One End of the Dining Hall at Tuskegee.

The management at Tuskegee tries to have a building always in course of construction for the benefit of the building classes. This year they are erecting a trades-school building. Last year they built a handsome brick church, which will seat two thousand persons. The building of this church shows well what the school's building classes can do. The designs were drawn by Mr. R. R. Taylor, the young colored man who is the instructor in mechanical and architectural drawing. One of his pupils designed the cornices with which the building is finished, and another designed the pews which furnish it. These pews were built in the school's joiner shop. The bricks were all made in the school's brickyard, and laid by the students.

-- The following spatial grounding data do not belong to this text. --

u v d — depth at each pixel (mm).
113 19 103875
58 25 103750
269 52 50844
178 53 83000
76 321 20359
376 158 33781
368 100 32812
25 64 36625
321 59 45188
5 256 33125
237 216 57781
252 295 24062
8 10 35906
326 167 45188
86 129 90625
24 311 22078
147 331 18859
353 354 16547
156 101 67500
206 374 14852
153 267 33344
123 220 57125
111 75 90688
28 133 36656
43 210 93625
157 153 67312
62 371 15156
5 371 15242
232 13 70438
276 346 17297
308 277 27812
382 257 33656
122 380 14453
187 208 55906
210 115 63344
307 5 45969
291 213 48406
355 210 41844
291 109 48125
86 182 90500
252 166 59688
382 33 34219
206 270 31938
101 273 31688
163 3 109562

Men learning slating and tinsmithing covered the roof, and the steam-heating and electrical apparatus were also put in by the students, although this is one of the first of the buildings where the students have been sufficiently advanced in those trades to do the last-named work.

As it was determined to employ only negroes as instructors at Tuskegee, it was at first difficult to find enough men and women of that race skilled in the arts and trades which it was wished to have taught there, and teachers were brought to the institute from all over the country. Now, however, as each year sees the industrial classes better under way, the tide is setting out, and Tuskegee yearly turns out teachers of trades, both men and women, who are eagerly sought by other institutions which are coming to see the value of industrial training. In many cases these teachers go to such positions at lower wages than they might hope to earn if they went to work at their trades, but they do this because they feel they have a duty to the institute and to the friends who have sustained it, to help extend its influence as widely as lies within their power. The question is often asked if a negro having learned a trade can find work at it. I do not think that the Tuskegee students who have thoroughly fitted themselves feel any anxiety about this. I remember speaking on this subject to the teacher in the harness-making and saddlery department, a good workman and a superb physical specimen of a man. He told me that during the long summer vacations he had left Tuskegee, and had never had any trouble in getting work and keeping it in shops in Montgomery and other towns of the State.